#### [Problem requirements]
A faithful retyping of every entry below is wanted, with images left out.

———

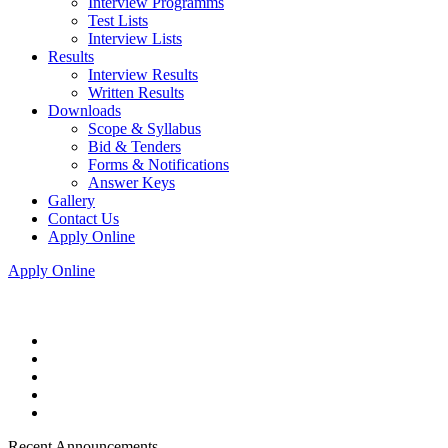
Interview Programms
Test Lists
Interview Lists
Results
Interview Results
Written Results
Downloads
Scope & Syllabus
Bid & Tenders
Forms & Notifications
Answer Keys
Gallery
Contact Us
Apply Online
Apply Online
Recent Announcements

———

#### [Written answer]
Interview Programms
Test Lists
Interview Lists
Results
Interview Results
Written Results
Downloads
Scope & Syllabus
Bid & Tenders
Forms & Notifications
Answer Keys
Gallery
Contact Us
Apply Online
Apply Online
Recent Announcements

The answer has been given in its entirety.